Al final la discusión sobre quien es mejor y quien admira menos al otro sigue a base de monosílabos, mientras llegan al final de la terraza y se suben a la barandilla de seguridad.

—¿Es… es… aquí? —pregunta el joven ziti notando como el corazón le va a doscientos por hora.

—¡Ah… Ah…! ¡Ajá! Aquí eeessss… —contesta Galam, que se concentra en respirar y recuperar el aliento perdido.

—Y ahora… ¿Qué… qué va a pasar? —pregunta Malag.

Pero Galam no responde, puesto que suena la alarma del alterador que lleva en la mano; es un ruido agudo, llamativo e impertinente. Y entonces un rayo, medio eléctrico, medio sólido, sale disparado del aparato en dirección al suelo, ocho pisos más abajo. Sin embargo, no llega a tocarlo, sino que se detiene más o menos a la altura del cuarto piso, como si hubiera chocado contra algo invisible. Y en aquel punto exacto se desgarran el tiempo y el espacio, y se abre un portal.

—¿Ahora? —repite el sabio—. ¡Pues que ha llegado la hora de saltar!

Y coge al joven Malag por las solapas de la chaqueta y, saltando al vacío, lo arrastra en una caída libre de cuatro pisos, que no ejecutan precisamente con la elegancia y el control naturales de un tidnum, sino con una técnica alternativa, consistente en gritar como posesos mientras dan toda clase de vueltas y volteretas incontroladas, procurando no perder los bolsos y estirando brazos y piernas por todos lados, como si pudieran cogerse a algo, aunque fuera la nariz del otro, hasta que son tragados por el agujero luminoso.

El portal, como siempre, se ha abierto en un mismo espacio, pero en dos dimensiones paralelas. Y si bien en una de ellas está a la altura de un cuarto piso de la fachada de la escuela de Ishtar, en la otra dimensión aparece en el techo de una estancia.

—Muy bien. Según lo acordado, el plan de acción es el siguiente… —dice Nakki dirigiéndose al Consejo sutum, a la reina Laima y algunos miembros de la resistencia, incluyendo a Golik, Zuk, Ullah, y Mashua, que también han asistido a la reunión que se está celebrando en la sala de juntas de Boma—. Iremos a Zapp con los…
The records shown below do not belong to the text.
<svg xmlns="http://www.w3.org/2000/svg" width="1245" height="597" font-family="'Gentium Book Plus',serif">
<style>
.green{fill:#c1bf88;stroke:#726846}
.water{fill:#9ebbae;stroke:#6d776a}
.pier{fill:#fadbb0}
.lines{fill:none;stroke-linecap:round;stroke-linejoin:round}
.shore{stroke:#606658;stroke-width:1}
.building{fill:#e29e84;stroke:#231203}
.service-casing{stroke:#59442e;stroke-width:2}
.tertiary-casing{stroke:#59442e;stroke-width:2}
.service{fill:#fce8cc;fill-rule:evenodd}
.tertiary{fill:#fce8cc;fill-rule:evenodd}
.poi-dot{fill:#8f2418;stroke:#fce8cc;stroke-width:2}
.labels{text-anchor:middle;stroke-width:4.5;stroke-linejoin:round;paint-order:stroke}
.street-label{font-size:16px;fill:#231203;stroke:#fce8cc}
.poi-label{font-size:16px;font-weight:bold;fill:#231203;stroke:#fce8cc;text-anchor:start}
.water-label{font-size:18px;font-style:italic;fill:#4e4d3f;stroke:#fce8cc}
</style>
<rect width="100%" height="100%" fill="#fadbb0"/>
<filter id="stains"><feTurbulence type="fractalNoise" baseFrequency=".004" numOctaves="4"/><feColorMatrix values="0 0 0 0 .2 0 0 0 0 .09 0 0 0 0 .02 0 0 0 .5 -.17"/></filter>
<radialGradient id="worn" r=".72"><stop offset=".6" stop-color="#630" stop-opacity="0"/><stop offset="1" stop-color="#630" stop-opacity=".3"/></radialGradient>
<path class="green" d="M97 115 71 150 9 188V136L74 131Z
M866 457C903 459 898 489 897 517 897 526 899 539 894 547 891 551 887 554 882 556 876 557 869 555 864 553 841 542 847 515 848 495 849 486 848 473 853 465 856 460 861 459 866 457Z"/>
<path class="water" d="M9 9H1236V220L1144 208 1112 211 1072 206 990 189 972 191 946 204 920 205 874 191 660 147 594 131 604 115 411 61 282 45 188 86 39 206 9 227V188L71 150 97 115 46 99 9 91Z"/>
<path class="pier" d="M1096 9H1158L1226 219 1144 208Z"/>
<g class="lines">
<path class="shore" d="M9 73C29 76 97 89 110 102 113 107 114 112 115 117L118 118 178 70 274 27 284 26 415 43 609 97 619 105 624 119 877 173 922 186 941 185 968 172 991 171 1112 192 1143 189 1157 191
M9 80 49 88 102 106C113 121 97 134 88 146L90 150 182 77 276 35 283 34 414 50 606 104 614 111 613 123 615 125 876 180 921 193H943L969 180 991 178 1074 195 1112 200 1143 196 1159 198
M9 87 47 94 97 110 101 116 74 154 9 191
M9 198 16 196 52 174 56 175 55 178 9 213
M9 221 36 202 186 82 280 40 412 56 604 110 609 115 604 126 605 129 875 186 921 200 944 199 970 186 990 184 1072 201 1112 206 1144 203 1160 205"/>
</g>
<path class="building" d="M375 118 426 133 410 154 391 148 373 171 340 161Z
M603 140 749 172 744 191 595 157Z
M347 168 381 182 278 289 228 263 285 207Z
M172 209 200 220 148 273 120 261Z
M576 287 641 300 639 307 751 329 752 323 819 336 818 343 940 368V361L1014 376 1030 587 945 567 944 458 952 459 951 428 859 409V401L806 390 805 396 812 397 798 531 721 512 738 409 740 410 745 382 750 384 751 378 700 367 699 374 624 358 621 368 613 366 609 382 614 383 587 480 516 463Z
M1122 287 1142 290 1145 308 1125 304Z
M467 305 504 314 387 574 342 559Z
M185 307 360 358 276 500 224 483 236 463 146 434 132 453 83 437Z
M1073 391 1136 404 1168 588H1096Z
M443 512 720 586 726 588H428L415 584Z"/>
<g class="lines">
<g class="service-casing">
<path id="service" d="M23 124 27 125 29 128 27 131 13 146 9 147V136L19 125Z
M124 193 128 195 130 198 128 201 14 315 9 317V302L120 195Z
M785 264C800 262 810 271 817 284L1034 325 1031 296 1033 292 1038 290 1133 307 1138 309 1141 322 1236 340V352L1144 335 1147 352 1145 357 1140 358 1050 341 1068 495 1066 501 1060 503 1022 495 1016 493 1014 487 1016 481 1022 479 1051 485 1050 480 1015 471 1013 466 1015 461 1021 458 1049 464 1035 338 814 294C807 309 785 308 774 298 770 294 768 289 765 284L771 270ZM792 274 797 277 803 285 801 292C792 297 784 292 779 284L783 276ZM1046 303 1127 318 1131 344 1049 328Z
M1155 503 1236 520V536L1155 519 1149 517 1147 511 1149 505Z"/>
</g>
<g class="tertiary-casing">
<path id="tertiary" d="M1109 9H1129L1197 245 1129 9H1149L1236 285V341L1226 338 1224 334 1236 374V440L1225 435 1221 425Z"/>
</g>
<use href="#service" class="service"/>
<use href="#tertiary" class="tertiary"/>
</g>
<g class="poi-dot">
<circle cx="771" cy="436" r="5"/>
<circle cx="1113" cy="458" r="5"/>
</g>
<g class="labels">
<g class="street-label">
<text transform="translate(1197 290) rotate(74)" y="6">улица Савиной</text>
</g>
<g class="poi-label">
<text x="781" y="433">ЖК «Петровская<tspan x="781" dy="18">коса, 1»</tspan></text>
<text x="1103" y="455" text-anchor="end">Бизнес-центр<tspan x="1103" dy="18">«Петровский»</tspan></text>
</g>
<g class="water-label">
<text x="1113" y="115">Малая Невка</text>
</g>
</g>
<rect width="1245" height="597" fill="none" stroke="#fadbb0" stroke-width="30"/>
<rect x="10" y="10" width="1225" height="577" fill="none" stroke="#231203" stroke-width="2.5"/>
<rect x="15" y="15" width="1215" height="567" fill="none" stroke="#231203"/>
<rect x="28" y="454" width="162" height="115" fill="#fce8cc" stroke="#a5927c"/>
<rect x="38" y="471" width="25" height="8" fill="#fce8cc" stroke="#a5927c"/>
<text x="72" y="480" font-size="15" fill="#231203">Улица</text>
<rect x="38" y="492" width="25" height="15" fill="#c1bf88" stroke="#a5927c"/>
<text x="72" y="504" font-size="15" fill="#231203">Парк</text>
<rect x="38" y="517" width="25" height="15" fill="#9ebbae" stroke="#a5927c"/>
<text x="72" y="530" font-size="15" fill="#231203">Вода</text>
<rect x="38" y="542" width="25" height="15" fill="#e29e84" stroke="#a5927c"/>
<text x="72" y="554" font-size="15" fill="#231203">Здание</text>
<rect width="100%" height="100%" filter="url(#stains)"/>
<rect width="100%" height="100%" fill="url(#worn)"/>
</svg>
Entre las veinte mil salas y cuevas formadas a partir de antiguas bolsas de magma de Boma, es justamente aquélla la que, curiosamente, comparte en ese instante el mismo espacio que la fachada del cuarto piso de la escuela de Ishtar.

Y el fantásticamente bien elaborado discurso del plan de acción de Nakki queda interrumpido, porque un viejo y sabio ziti y otro joven —no tan sabio—, ambos cargados de trastos por igual, hacen su repentina aparición en el techo de la cueva y, expulsados por el portal, aterrizan encima de la mesa de la sala de juntas. La pobre mesa, tras trescientos cincuenta años de servicio en los que ha aguantado muchas reuniones pesadas, acaba cediendo porque sus viejas patas se rompen debido al aterrizaje forzoso de los dos intrusos sobre ella.

—¡Ah, Galam! ¡Justo a tiempo! —exclama Nakki, impertérrito como de costumbre—. Miembros del Consejo, reina Laima, consejero Sasar, delegado Kingal, representantes de la resistencia… les presento a Galam.

—Esto… —murmura el sabio despistado, que ha acabado en el suelo encima del equipaje que le ha hecho de cojín. Mira a todo el mundo y se disculpa—: Perdonen si les he destruido la mesa… Es que eso de ir con prisas no acaba de convencerme, ¿saben? Yo ya no estoy para estos trotes…

—Tú no cambiarás nunca… ¿verdad, Galam? —pregunta Golik.